Multimodal Clinical Benchmark for Emergency Care (MC-BEC): A
Comprehensive Benchmark for Evaluating Foundation Models in Emergency
Medicine
- URL: http://arxiv.org/abs/2311.04937v1
- Date: Tue, 7 Nov 2023 20:56:19 GMT
- Title: Multimodal Clinical Benchmark for Emergency Care (MC-BEC): A
Comprehensive Benchmark for Evaluating Foundation Models in Emergency
Medicine
- Authors: Emma Chen, Aman Kansal, Julie Chen, Boyang Tom Jin, Julia Rachel
Reisler, David A Kim, Pranav Rajpurkar
- Abstract summary: The Multimodal Clinical Benchmark for Emergency Care (MC-BEC) is a benchmark for evaluating foundation models in Emergency Medicine.
MC-BEC focuses on clinically relevant prediction tasks at timescales from minutes to days, including predicting patient decompensation, disposition, and emergency department (ED) revisit.
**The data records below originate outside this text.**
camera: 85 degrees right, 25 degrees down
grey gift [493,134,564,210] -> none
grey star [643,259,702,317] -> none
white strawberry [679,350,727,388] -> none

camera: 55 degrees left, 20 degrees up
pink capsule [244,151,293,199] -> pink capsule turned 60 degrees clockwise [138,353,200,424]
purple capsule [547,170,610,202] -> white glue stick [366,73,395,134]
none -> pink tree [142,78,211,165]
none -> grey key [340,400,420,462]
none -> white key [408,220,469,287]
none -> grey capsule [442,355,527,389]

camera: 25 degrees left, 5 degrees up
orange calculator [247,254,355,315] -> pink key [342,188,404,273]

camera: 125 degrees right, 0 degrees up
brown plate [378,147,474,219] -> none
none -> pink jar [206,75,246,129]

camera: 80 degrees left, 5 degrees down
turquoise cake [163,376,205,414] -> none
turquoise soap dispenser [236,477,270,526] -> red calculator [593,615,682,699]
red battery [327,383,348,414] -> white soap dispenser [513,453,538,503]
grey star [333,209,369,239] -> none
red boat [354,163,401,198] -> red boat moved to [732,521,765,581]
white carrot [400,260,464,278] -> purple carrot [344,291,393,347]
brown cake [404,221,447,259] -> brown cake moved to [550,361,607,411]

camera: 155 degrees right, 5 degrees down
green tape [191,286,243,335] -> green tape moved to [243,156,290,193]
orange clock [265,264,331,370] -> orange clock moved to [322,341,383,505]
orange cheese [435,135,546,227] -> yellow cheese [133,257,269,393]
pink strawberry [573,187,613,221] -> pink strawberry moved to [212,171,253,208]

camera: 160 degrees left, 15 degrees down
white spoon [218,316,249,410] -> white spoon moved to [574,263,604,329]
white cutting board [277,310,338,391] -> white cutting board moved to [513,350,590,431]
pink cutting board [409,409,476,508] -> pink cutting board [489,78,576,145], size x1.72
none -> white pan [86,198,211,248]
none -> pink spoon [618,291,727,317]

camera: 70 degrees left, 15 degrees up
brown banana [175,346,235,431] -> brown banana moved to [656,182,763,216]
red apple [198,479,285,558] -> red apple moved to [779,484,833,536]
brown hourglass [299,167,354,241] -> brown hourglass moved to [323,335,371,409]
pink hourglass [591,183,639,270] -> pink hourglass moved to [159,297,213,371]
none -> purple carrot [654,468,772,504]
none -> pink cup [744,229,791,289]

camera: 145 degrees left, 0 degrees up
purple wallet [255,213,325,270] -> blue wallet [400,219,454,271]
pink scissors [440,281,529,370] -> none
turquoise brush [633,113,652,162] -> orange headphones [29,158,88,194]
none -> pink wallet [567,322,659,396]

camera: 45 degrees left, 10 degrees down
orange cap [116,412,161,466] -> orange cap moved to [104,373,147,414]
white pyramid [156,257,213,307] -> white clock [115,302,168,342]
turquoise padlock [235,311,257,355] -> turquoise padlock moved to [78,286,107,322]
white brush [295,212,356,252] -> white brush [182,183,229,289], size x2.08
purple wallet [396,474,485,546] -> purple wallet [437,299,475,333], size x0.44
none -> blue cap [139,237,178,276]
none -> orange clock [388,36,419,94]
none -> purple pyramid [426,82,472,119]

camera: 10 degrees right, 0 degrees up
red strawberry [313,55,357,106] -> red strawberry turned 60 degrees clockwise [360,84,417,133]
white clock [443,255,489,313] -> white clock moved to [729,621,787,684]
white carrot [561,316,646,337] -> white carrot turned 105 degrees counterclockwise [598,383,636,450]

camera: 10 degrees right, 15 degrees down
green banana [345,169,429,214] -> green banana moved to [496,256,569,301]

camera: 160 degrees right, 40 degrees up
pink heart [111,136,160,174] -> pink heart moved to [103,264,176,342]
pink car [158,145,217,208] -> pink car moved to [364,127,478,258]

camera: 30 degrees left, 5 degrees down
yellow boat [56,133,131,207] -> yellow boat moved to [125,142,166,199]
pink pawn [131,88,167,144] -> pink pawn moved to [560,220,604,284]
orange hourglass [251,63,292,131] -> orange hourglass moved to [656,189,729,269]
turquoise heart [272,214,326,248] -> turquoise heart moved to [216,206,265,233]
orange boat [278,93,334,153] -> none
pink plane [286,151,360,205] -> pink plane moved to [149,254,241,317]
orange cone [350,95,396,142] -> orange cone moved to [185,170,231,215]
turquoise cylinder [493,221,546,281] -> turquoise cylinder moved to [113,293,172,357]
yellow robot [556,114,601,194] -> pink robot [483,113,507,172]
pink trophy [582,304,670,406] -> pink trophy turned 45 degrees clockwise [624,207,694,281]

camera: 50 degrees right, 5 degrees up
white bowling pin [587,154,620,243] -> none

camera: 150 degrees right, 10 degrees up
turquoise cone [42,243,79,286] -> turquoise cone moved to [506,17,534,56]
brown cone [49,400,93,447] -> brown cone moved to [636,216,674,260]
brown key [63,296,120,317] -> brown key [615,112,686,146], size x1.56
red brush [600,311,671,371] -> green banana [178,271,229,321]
The dataset includes a wide range of detailed clinical data, including triage information, prior diagnoses and medications, continuously measured vital signs, electrocardiogram and photoplethysmograph waveforms, orders placed and medications administered throughout the visit, free-text reports of imaging studies, and information on ED diagnosis, disposition, and subsequent
- Score: 2.6136253491179637
- License: http://creativecommons.org/licenses/by/4.0/
- Abstract: We propose the Multimodal Clinical Benchmark for Emergency Care (MC-BEC), a
comprehensive benchmark for evaluating foundation models in Emergency Medicine
using a dataset of 100K+ continuously monitored Emergency Department visits
from 2020-2022. MC-BEC focuses on clinically relevant prediction tasks at
timescales from minutes to days, including predicting patient decompensation,
disposition, and emergency department (ED) revisit, and includes a standardized
evaluation framework with train-test splits and evaluation metrics. The
multimodal dataset includes a wide range of detailed clinical data, including
triage information, prior diagnoses and medications, continuously measured
vital signs, electrocardiogram and photoplethysmograph waveforms, orders placed
and medications administered throughout the visit, free-text reports of imaging
studies, and information on ED diagnosis, disposition, and subsequent revisits.
We provide performance baselines for each prediction task to enable the
evaluation of multimodal, multitask models. We believe that MC-BEC will
encourage researchers to develop more effective, generalizable, and accessible
foundation models for multimodal clinical data.